The Austronesian groups including Polynesians and Mironesians are now considered to have originated in Taiwan. But it is also argued that this culture developed by stimulation of Neolithic culture from South China (e.g. Yangtze River) around 5000 to 6000 years ago. The Neolithic of Yangtze River had a substantial contribution of the formation of Japanese culture (e.g. rice-cultivation), and in this connection, the similarity between Japanese mythology and Polynesian one might be explained by having common origin in South China. It is an interesting question to ask where an abstract idea of Polynesian cosmogony based on the fundamental opposition of male and female principles, and the concept of sacred power, mana, had relevance to ancient Chinese philosophy on the Daoistic vital universe, the opposition of yin (陰) and yang (陽), and the concept of ki (気) .

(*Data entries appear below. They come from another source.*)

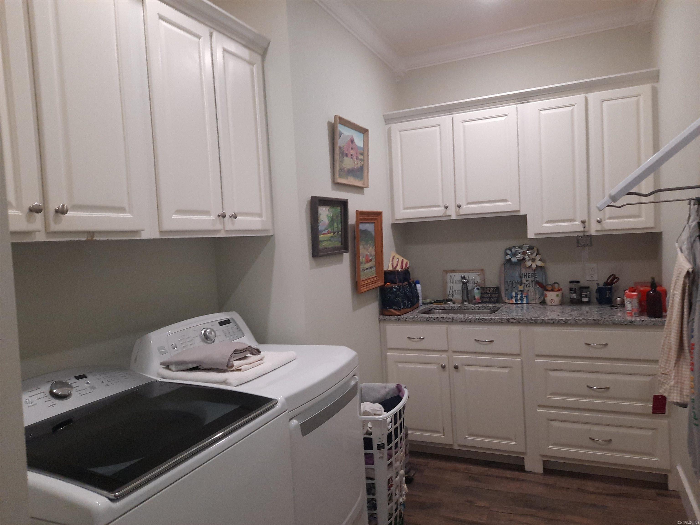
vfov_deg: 54.9
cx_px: 350
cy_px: 262
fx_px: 506
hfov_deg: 69.4
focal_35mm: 25
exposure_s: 1/60
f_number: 2
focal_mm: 4.6
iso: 250
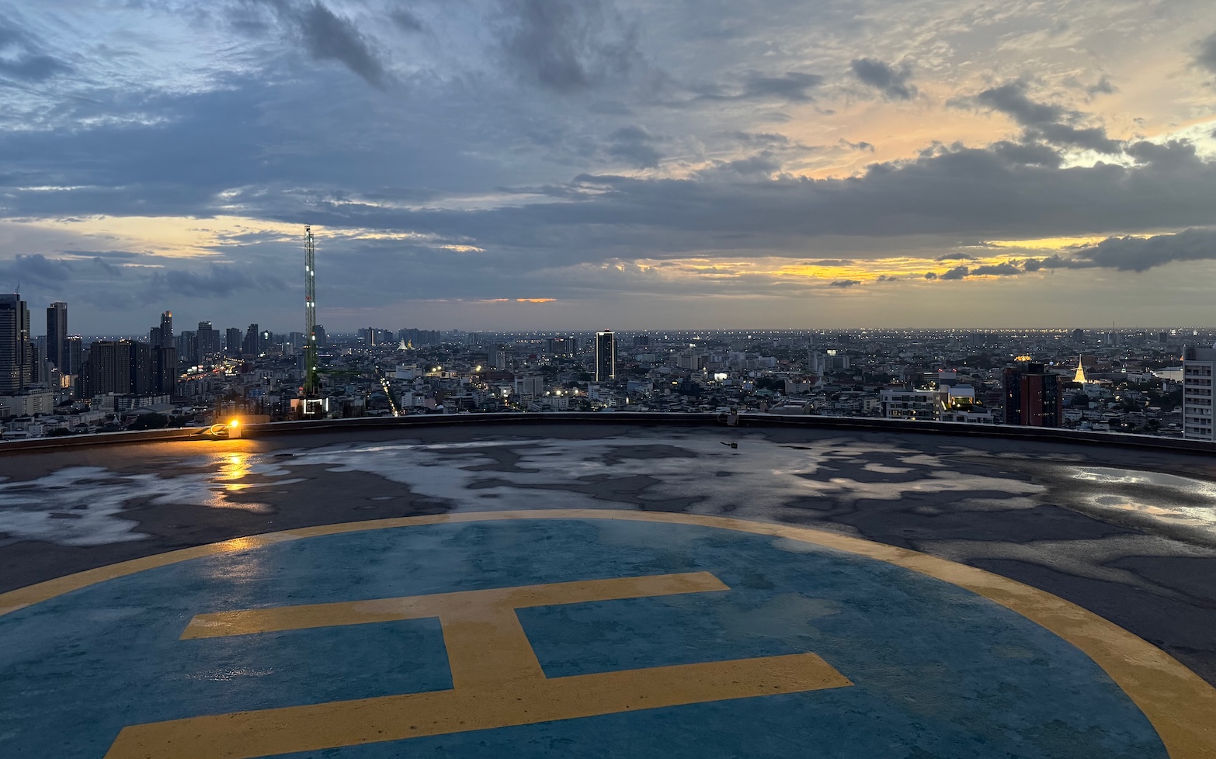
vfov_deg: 47.5
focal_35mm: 26
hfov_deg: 70.4
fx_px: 861
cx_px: 610
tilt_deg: -0.6
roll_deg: +0.5
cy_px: 329
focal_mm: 6.76
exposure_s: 1/50
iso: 320
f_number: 1.78
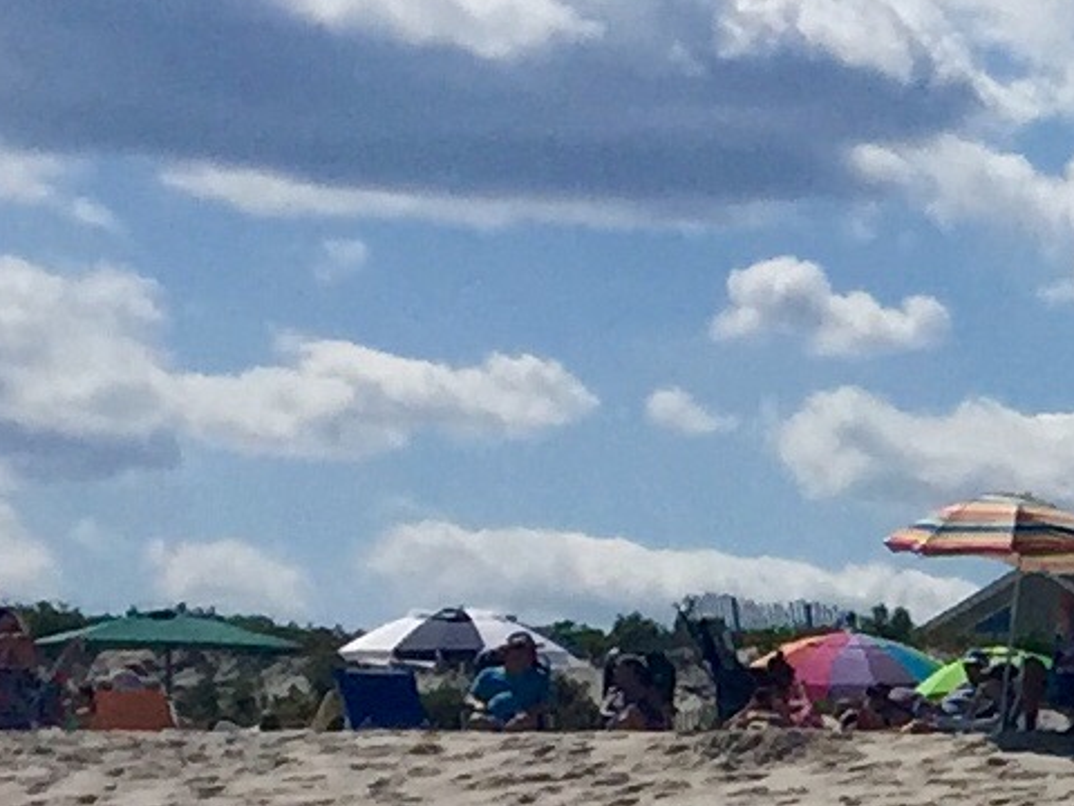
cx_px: 2766
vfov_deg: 7.3
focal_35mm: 197
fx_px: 6112
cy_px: 1399
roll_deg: +0.6
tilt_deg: -2.2
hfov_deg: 8.9
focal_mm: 4.15
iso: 32
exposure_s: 1/7937
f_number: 2.2
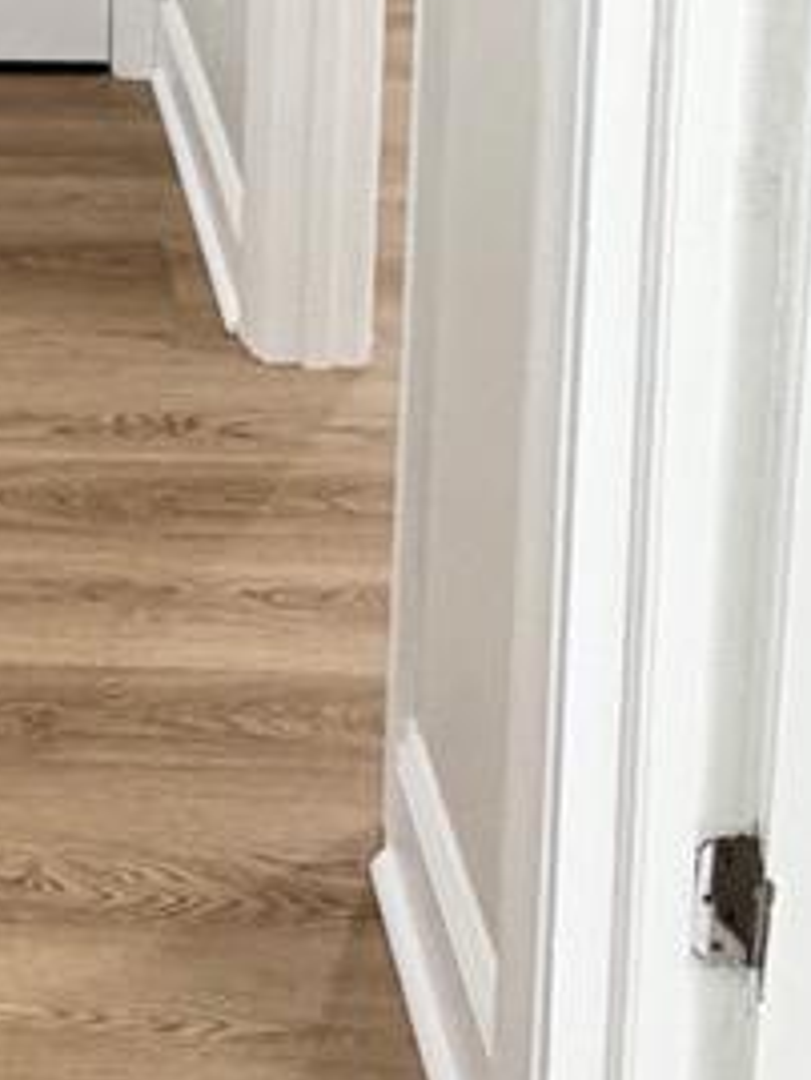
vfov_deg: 21.6
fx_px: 2497
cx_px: -289
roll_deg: +0.3
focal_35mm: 80
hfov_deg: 17.2
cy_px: -389
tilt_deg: -10.0
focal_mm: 2.22
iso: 250
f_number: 2.2
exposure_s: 1/120
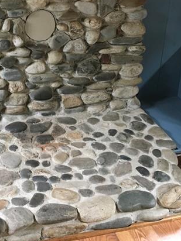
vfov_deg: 34.5
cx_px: 36
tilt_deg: -19.6
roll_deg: -0.4
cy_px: 49
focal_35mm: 54
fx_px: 376
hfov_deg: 26.5
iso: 160
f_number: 2.2
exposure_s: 1/30
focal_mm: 4.15
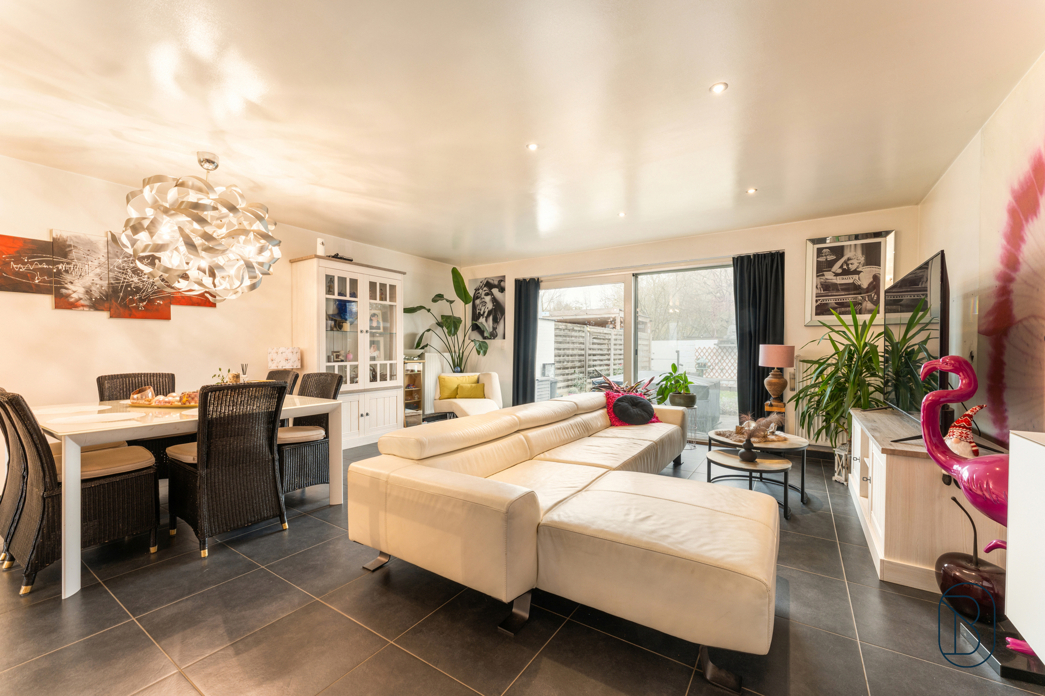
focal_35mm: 14
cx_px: 522
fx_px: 406
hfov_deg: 104.3
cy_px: 348
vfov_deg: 81.2
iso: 250
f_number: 11
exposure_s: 1/2.5
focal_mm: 14
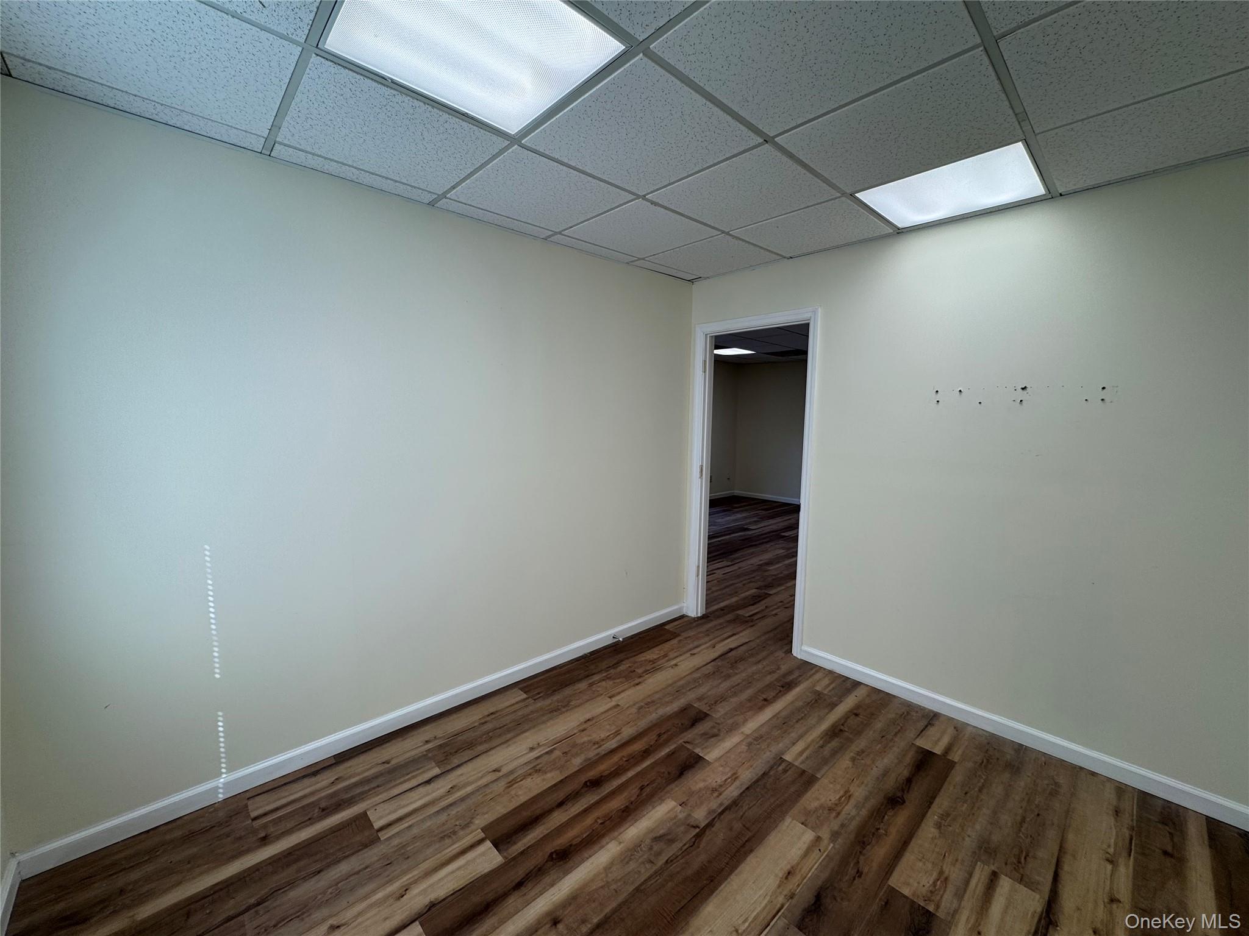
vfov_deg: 85.7
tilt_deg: -6.8
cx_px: 624
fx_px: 505
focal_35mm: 14
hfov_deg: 102.1
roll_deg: -0.2
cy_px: 468
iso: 50
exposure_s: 1/120
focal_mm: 2.22
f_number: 2.2
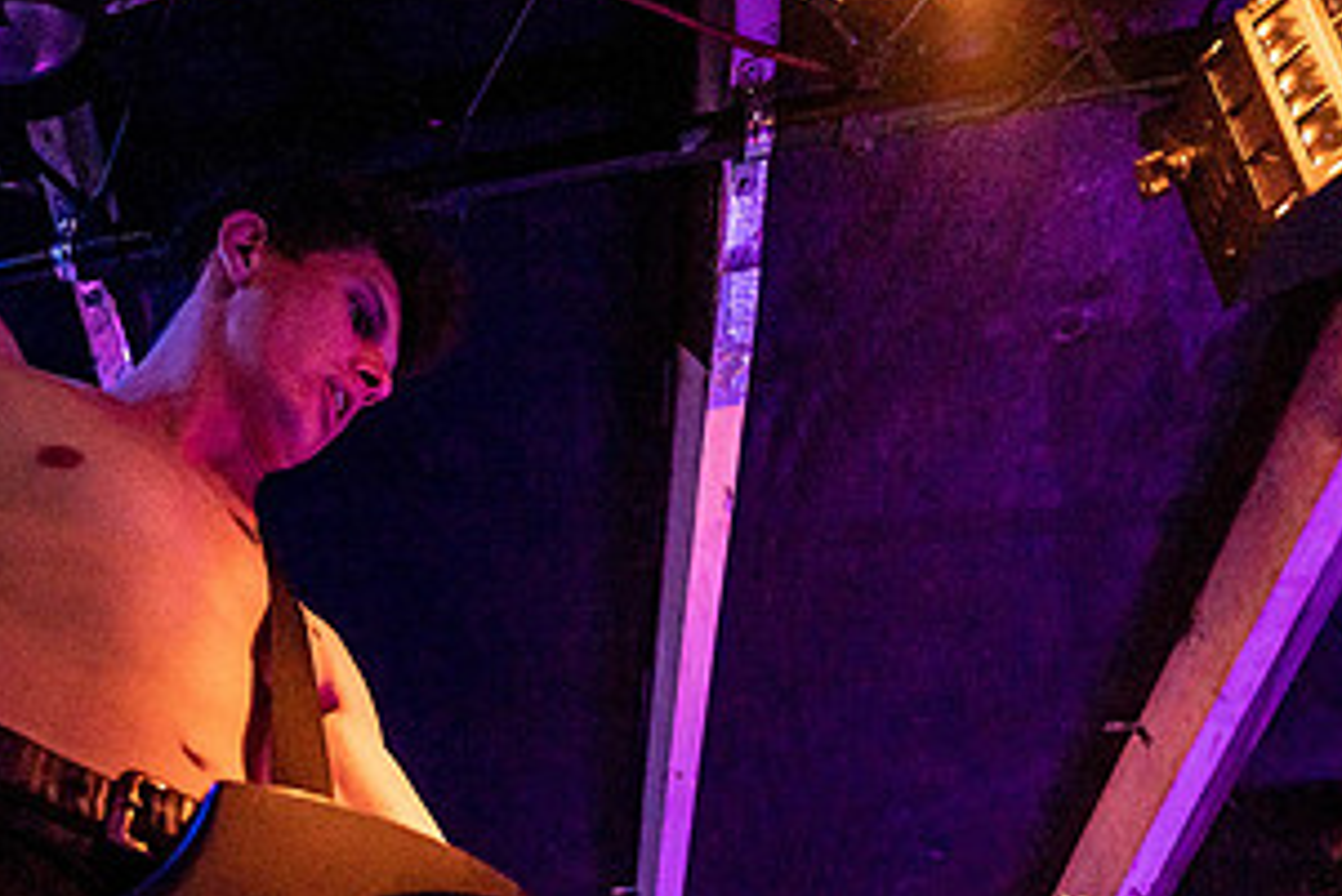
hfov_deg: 62.2
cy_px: 836
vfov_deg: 43.1
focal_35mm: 27
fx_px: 1007
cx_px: 285
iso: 3200
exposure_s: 1/250
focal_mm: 14
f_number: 2.8
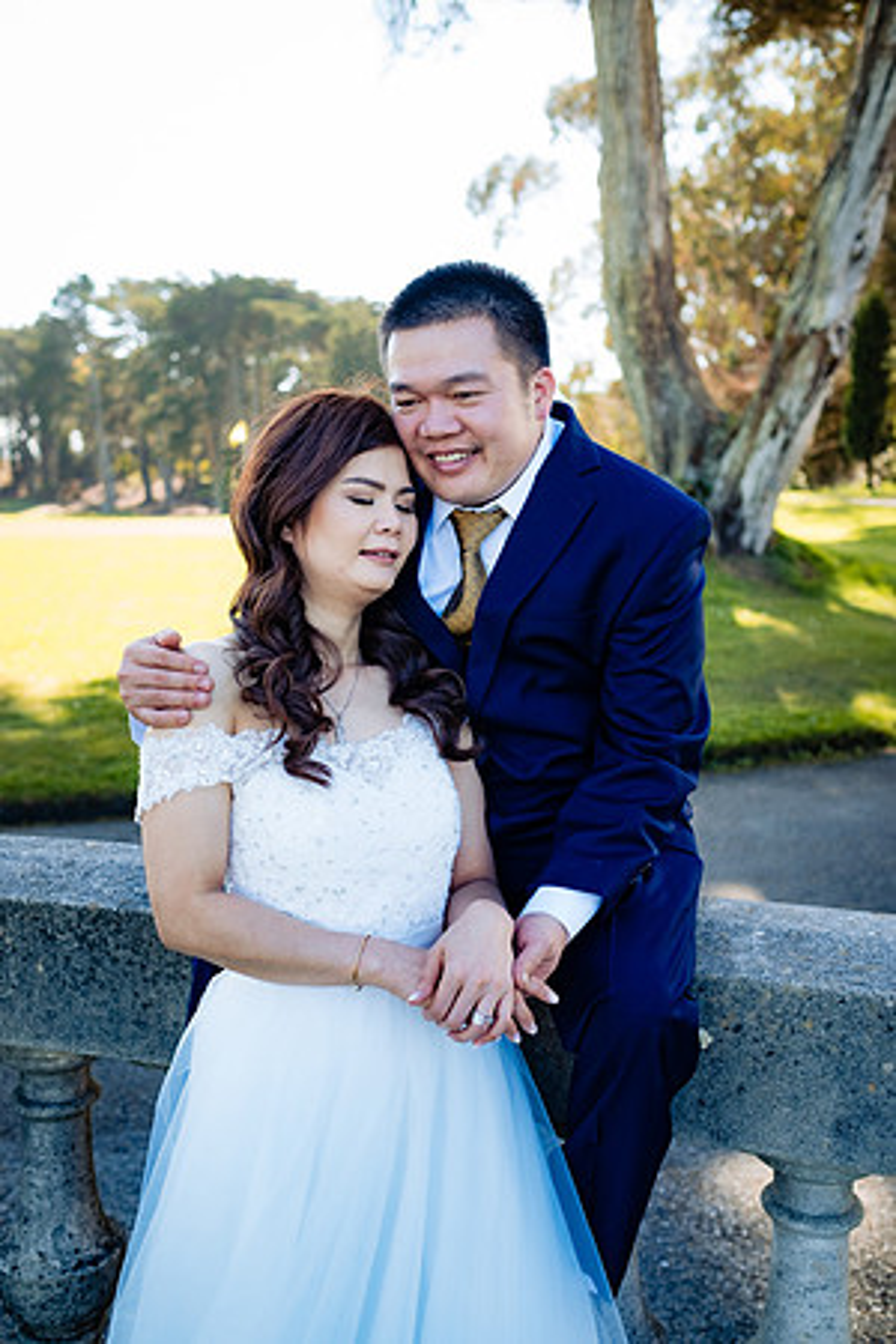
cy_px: 672
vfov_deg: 54.4
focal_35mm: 35
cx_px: 448
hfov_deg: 37.9
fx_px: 1307
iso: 200
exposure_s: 1/400
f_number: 2.5
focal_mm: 23
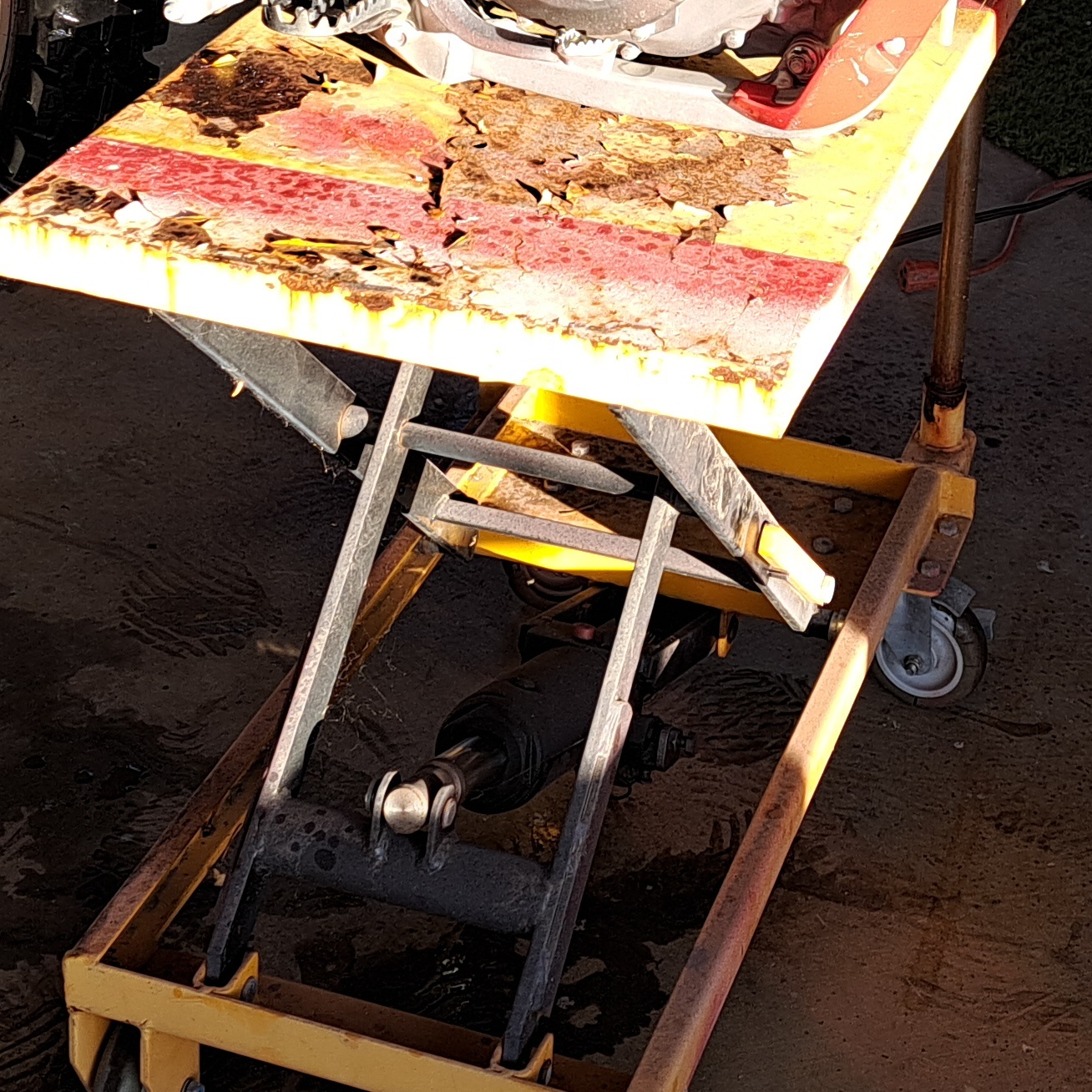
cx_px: 768
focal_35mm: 75
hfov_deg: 22.9
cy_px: -199
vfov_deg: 21.5
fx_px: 2677
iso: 50
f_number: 1.8
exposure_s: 1/430
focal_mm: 5.23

    In Micronesia as well as Polynesia, navigational chart based on rise and fall of stars, and wind pattern has developed.  It is interesting to note that like Caroline islanders Arab navigators also used a 32-point star compass, which is thought to have predated their adoption of the magnetic compass. It was oriented on Altair and employed most of the same stars and constellations as Carolinians. It is probable that their sidereal compass was originally an Oceanic development that spread with outrigger canoes west to the Indian Ocean, where Arab seafarers adopted it.